Huh founded Social Construct, a technology company that assembled "buildings with software-generated floor plans and rooms that fit together like Lego bricks."[15] The company was founded in 2017 from the New Cities moonshot project at Y Combinator, where Huh worked after leaving The Cheezburger Network. The company raised $17M from Y Combinator and Founders Fund and broke ground on a multi-family building in Oakland, CA before shutting down during the COVID-19 pandemic in 2021.[16]
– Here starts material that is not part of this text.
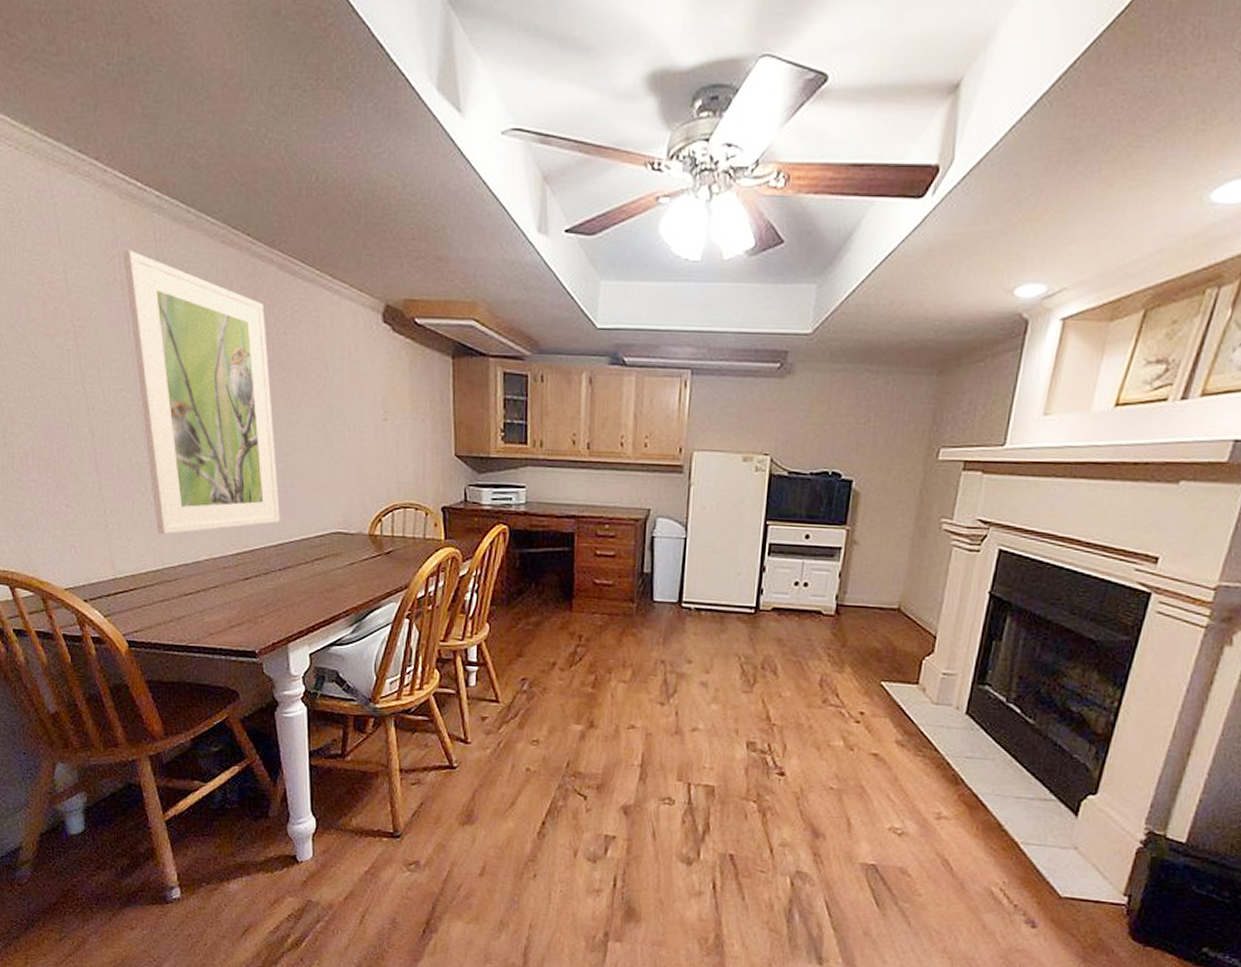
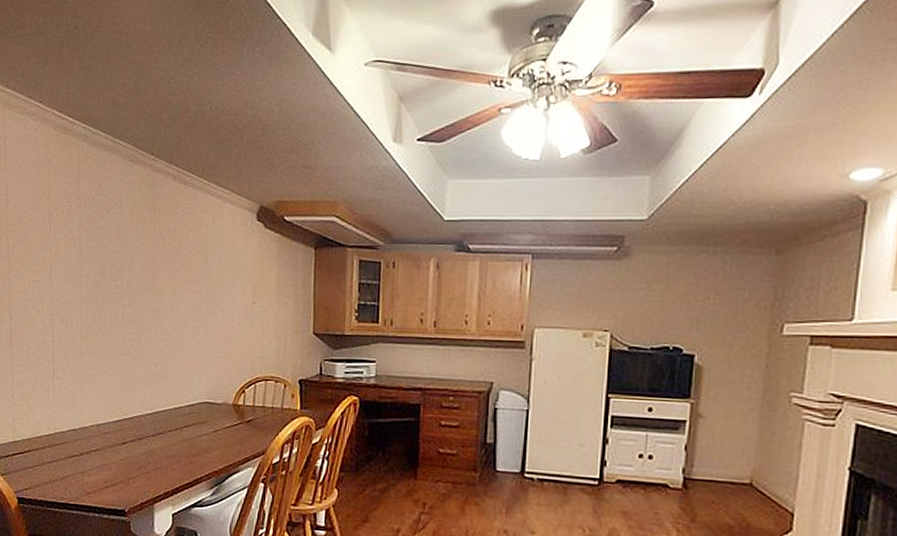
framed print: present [123,249,280,535] -> none [52,169,160,403]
Huh then went on to co-lead Orange DAO, a decentralized autonomous organization with a membership of more than 1,000 Y Combinator alumni.[17] Orange DAO seeks to "help startups apply to, and be accepted into Y Combinator, provide them with pre- and post-YC funding, while helping mentor their leadership and recruit talent, and acquire customers" according to its charter. Huh is one of three general partners of the investment firm Orange Fund which works with Orange DAO to make investments in early-stage startups.
Huh is the central figure in the LOLwork reality television series on the Bravo television network. The series follows Ben Huh and his staff at Cheezburger as they create new content for the site.[18]
Huh has been a speaker at SXSW, Web 2.0 Summit and TEDx Seattle.[19] [20] In 2010, Huh was named to Fast Companys list of the "Most Creative People in Business."[21] He was also named to GQ's list of the "Worst-Dressed Men in Silicon Valley"; in response to this, he challenged GQ to a fashion duel.[22] [23]
Huh received the Ernst & Young Entrepreneur Of The Year Award in 2011.[24]
Huh lives in Seattle, Washington with his wife Emily and poodle mix, Nemo.[25] [26] He also runs The Moby Dick Project, which aims to change how news is presented.[27] [28] He is allergic to cats.[29]